[Testo della pagina]:
------------------------------------------------
In un futuro più o meno lontano in cui saranno risolti i problemi relativi all’intermittenza delle energie rinnovabili, al costo dell’accumulo delle stesse, e al costo della supply-chain  (dalla produzione allo stoccaggio alla distribuzione) l’idrogeno “verde” sarà una tecnologia spendibile anche per il trasporto marittimo. Pur con i costi e i rischi addizionali connessi all’applicazione marina.

Fatto sta, se si vuole percorrere la via tecnologicamente più praticabile oggi, occorrerebbe generarlo da steam reforming del metano, o per elettrolisi dell’acqua utilizzando energia in buona parte prodotta da idrocarburi in una apoteosi di spreco circolare in cui si continuerebbero a utilizzare gli idrocarburi, ma non per generare immediatamente energia. Bensì per separare l’idrogeno dal carbonio o dall’ossigeno. Per poi comprimere/raffreddare l’idrogeno a scopo di stoccaggio. E infine bruciarlo.

Una sfida senza esclusione di colpi al primo e al secondo principio della termodinamica nella pretesa di sottoporre la materia ad una serie infinita di trasformazioni chimiche e fisiche senza pagare un prezzo a causa delle irreversibilità associate a queste trasformazioni. E tutto questo, col solo fine di impedire alle piante di mangiare CO2. Geniale vero?

Il Prodigo e la Scema

Ma se Idrogeno è il figlio spendaccione del signor Metano (quello che manda l’impresa familiare a gambe all’aria perché pretende di sapere tutto senza aver studiato nulla), Ammoniaca è decisamente la nipote scema.

Innanzitutto perché l’ammoniaca che salva i peccati della Mersk si ottiene proprio a partire dall’idrogeno, combinandolo con l’azoto. Grazie al processo inventato dal genio di Haber circa un secolo fa, quando la scienza era ancora una cosa seria. Una ulteriore trasformazione, quindi. Altre irreversibilità e altra entropia generata. Altri schiaffoni a Clausius e Kelvin da parte dei gretini.

Il tutto per generare un “combustibile” per il quale attualmente non esiste ancora una tecnologia matura in ambito motoristico.

Ma soprattutto… l’ammoniaca (sostanza di per sè estremamente tossica per l’ecosistema marino) è un combustibile che presenta il problemino di generare grandi quantità di NOx nel processo di combustione, o in alternativa incombusti (ammoniaca libera) e particolato. I “nuovi Clausius” sostengono però che questo non è un problema, perché le portacontainer sono abbastanza spaziose da poter ospitare dei mega-marmittoni catalitici sul modello di quelli delle automobili. Peccato che l’abbattimento non sarà mai del 100%, e quindi gli NOx verrebbero emessi comunque.

E pensare che il tutto era cominciato proprio dalla necessità di abbattere gli NOx e il particolato come da normativa europea del 2016. Un mirabile esempio di scemenza circolare.

Riepilogo ed Epilogo

Con l’unico obbiettivo di rubare CO2 alle piante ed affarmarle, dovremmo quindi produrre l’equivalente contemporaneo della “Nave dei Folli” di medievale memoria: una nave ad ammoniaca che sperperi una quantità di energia mostruosa nelle trasformazioni chimico/fisiche del processo produttivo, che comporti investimenti ingentissimi in tecnologie motoristiche dedicate, che sia capace di danneggiare l’ecosistema marino con piogge acide o rilasci di ammoniaca.
------------------------------------------------
Voci del dataset
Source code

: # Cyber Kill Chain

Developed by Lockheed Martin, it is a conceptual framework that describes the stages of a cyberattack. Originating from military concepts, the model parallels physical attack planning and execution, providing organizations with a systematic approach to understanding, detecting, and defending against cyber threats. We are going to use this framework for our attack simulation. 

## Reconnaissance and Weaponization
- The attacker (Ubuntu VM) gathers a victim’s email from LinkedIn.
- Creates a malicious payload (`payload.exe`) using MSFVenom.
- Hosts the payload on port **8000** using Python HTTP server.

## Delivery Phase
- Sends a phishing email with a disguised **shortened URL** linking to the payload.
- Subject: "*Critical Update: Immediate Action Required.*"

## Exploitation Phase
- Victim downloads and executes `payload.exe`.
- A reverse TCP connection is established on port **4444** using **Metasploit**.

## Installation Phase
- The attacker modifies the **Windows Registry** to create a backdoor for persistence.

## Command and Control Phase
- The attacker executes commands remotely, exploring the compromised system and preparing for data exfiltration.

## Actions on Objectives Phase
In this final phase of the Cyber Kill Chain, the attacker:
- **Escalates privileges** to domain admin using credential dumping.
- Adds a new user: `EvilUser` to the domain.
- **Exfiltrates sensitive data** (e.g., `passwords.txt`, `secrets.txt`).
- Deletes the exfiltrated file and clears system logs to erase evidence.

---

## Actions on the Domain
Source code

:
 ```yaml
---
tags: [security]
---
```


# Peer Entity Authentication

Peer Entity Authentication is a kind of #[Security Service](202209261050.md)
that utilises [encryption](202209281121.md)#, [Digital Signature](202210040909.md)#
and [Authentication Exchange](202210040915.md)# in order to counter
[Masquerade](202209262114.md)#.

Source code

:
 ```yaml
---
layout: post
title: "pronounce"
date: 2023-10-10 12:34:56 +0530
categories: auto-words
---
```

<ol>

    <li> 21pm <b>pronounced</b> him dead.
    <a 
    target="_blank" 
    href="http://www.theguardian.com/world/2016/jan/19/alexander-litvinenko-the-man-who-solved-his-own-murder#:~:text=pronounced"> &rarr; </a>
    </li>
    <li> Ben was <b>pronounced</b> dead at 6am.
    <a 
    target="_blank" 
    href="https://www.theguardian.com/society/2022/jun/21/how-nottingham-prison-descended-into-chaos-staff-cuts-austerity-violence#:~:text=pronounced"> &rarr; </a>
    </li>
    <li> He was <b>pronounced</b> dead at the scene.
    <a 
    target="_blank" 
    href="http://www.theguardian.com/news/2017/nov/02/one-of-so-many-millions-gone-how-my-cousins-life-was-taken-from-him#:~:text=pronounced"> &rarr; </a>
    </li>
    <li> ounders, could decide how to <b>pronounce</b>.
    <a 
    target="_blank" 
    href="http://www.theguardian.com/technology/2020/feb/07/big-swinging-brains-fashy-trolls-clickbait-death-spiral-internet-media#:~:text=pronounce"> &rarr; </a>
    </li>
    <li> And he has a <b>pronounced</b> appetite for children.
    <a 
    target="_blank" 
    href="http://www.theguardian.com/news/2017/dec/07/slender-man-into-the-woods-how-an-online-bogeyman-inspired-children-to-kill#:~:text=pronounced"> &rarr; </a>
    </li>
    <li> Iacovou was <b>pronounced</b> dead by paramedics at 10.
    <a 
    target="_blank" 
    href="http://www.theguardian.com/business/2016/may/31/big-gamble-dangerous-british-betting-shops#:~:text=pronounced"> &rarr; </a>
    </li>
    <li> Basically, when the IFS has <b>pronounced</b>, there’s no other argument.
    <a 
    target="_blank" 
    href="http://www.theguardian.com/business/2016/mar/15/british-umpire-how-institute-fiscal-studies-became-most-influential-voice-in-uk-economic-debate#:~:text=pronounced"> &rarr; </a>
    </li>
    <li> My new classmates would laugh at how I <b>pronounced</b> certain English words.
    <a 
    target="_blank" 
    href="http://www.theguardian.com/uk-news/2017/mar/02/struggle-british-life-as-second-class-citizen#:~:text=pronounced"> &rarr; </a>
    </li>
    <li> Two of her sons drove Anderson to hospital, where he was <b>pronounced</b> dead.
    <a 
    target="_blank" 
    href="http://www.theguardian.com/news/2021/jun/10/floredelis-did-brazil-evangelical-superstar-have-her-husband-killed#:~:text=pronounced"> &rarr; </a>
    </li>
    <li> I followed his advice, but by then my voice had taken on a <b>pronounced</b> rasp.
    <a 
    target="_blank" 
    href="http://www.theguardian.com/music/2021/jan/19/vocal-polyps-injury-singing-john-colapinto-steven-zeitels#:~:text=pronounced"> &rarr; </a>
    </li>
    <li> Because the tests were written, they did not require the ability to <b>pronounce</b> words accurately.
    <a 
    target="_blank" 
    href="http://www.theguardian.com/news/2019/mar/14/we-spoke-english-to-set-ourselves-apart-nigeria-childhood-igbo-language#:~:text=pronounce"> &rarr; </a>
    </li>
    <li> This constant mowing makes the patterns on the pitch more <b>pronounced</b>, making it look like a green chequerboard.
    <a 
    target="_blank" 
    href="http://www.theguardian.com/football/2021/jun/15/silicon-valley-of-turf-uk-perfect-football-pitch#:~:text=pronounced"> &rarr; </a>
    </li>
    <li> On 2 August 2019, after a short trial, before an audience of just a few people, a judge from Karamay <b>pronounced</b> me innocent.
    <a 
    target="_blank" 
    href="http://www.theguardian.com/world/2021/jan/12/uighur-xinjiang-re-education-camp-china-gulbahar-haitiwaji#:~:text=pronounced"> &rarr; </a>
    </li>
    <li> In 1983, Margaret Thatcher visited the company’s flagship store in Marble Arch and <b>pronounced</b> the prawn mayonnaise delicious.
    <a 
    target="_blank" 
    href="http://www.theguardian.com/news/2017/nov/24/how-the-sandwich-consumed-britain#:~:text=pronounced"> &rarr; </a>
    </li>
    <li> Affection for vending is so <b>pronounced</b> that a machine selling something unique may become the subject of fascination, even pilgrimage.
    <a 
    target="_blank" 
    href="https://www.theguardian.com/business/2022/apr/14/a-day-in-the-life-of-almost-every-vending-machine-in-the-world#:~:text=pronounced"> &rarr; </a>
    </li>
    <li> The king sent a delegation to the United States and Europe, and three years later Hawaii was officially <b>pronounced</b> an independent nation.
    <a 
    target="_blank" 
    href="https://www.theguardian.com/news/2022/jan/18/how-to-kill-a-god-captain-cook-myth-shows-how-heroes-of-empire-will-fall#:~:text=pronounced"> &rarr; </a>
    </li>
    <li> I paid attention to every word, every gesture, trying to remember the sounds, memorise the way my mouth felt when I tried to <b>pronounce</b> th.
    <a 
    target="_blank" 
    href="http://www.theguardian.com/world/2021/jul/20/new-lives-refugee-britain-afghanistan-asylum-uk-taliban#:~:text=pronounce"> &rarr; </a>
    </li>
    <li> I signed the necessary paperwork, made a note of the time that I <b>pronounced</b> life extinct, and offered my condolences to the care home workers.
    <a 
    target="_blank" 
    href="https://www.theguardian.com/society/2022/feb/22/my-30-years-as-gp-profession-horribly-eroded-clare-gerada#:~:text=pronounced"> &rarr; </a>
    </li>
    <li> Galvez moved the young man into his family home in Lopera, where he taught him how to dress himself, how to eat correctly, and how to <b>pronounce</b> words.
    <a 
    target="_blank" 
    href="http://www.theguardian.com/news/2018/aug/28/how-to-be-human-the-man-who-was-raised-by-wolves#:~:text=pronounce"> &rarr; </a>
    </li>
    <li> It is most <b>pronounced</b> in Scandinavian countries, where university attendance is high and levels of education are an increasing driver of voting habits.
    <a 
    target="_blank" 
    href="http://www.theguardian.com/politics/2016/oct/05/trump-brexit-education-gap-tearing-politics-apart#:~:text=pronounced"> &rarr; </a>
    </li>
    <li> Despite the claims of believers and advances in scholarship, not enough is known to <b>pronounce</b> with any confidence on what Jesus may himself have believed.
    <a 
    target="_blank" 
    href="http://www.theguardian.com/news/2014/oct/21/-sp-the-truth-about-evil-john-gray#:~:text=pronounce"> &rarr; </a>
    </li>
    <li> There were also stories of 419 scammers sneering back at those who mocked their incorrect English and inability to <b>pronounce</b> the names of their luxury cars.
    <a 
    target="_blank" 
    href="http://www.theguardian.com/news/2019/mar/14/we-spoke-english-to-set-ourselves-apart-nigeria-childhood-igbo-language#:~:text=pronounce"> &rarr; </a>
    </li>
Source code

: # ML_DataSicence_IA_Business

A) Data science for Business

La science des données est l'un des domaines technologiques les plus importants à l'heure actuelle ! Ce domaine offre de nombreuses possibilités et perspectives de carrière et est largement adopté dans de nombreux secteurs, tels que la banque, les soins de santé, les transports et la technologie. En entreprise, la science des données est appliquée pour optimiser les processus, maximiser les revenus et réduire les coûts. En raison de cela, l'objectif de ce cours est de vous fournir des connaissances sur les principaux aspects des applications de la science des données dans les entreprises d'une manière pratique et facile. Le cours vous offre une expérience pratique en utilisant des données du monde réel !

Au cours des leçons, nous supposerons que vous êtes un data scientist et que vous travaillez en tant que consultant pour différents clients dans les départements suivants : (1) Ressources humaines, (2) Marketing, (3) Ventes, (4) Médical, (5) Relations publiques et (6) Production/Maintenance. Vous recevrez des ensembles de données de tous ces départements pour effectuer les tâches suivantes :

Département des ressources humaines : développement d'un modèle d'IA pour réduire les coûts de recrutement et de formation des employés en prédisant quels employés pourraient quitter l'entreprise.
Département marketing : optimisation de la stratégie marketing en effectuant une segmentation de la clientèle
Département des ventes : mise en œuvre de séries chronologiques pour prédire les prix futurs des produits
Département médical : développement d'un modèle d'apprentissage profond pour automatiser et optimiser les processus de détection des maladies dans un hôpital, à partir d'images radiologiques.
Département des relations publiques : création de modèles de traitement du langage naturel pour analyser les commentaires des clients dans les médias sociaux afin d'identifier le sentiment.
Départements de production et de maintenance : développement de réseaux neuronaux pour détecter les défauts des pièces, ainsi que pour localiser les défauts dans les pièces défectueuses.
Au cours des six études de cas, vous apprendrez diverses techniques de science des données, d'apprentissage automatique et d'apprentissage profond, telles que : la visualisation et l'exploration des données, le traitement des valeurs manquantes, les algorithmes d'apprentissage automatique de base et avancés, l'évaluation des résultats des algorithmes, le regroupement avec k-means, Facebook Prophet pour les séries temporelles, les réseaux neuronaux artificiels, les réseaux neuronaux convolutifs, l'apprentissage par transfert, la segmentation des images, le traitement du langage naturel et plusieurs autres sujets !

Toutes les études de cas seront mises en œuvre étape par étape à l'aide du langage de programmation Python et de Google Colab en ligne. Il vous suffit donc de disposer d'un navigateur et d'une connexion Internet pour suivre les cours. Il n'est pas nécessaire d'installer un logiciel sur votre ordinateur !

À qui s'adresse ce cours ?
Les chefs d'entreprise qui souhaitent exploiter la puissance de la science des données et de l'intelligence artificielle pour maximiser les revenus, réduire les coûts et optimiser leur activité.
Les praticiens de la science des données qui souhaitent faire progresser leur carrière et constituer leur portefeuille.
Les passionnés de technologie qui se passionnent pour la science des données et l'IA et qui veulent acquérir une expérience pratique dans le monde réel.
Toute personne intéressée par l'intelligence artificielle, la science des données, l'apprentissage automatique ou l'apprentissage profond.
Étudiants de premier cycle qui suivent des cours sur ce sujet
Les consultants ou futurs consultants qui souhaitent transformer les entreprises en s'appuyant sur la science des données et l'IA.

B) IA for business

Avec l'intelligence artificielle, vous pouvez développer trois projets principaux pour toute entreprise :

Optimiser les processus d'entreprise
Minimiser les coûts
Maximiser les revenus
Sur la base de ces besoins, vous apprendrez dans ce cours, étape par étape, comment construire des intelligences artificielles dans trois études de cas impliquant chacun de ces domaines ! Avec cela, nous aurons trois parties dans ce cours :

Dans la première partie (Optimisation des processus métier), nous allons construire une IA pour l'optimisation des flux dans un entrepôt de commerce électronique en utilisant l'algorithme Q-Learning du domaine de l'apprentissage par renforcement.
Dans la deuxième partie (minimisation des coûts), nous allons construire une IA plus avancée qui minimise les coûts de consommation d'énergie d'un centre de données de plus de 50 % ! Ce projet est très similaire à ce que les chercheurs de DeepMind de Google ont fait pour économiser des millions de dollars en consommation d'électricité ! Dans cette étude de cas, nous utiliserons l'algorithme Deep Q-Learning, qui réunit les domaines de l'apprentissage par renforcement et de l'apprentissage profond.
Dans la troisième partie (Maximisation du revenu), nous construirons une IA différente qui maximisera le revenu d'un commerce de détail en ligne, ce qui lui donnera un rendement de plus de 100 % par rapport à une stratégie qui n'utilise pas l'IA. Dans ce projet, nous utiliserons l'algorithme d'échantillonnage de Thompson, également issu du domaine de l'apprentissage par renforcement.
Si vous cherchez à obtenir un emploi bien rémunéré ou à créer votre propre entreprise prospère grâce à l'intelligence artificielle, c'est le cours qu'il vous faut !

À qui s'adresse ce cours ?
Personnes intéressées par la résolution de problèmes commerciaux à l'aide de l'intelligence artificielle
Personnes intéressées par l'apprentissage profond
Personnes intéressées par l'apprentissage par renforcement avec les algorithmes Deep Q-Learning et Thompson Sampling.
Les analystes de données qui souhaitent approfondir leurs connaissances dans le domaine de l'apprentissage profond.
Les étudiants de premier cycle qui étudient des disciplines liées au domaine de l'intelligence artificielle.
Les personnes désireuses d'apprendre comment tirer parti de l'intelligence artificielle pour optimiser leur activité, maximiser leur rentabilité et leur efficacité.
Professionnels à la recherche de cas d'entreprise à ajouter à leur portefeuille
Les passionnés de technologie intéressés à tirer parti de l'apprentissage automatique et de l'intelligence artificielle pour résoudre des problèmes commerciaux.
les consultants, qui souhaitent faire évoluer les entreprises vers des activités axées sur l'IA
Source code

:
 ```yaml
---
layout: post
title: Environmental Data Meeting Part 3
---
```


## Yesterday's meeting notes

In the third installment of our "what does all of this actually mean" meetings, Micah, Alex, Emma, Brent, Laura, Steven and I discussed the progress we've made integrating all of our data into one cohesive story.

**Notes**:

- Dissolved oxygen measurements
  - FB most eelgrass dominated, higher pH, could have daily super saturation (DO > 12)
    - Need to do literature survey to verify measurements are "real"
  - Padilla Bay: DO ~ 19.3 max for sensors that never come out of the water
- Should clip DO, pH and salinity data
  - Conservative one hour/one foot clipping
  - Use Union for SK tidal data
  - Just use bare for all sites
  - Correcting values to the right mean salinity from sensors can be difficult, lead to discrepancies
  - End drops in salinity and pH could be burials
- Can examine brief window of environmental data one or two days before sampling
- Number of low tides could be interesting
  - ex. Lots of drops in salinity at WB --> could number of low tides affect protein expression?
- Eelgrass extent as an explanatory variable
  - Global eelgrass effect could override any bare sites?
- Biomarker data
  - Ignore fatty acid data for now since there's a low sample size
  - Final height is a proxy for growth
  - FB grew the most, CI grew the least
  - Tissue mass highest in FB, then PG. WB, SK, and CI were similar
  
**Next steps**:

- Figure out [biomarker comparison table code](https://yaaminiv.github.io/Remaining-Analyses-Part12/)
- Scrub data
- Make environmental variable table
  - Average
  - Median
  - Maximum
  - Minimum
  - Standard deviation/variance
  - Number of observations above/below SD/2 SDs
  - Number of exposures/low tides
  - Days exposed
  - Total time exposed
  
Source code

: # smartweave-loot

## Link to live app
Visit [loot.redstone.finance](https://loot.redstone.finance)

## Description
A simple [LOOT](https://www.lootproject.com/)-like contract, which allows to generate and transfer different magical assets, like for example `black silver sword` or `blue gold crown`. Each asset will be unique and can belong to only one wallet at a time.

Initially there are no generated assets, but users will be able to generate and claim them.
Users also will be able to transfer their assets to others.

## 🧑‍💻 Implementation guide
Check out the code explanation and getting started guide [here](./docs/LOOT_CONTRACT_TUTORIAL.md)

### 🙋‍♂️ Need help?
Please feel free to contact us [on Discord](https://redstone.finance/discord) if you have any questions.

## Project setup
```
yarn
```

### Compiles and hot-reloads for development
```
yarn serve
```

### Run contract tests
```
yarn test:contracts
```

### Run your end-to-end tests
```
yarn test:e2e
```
------------------------------------------------
[Elenco delle attività]:
a – Nel brano sui combustibili navali, con quale elemento viene combinato l'idrogeno per ottenere l'ammoniaca?
b – Ricopia dal brano sui combustibili navali il passo che comincia con le parole "E pensare che" e si ferma dopo "di scemenza circolare.".

[Soluzioni degli esercizi]:
a – Con l'azoto.

b –
E pensare che il tutto era cominciato proprio dalla necessità di abbattere gli NOx e il particolato come da normativa europea del 2016. Un mirabile esempio di scemenza circolare.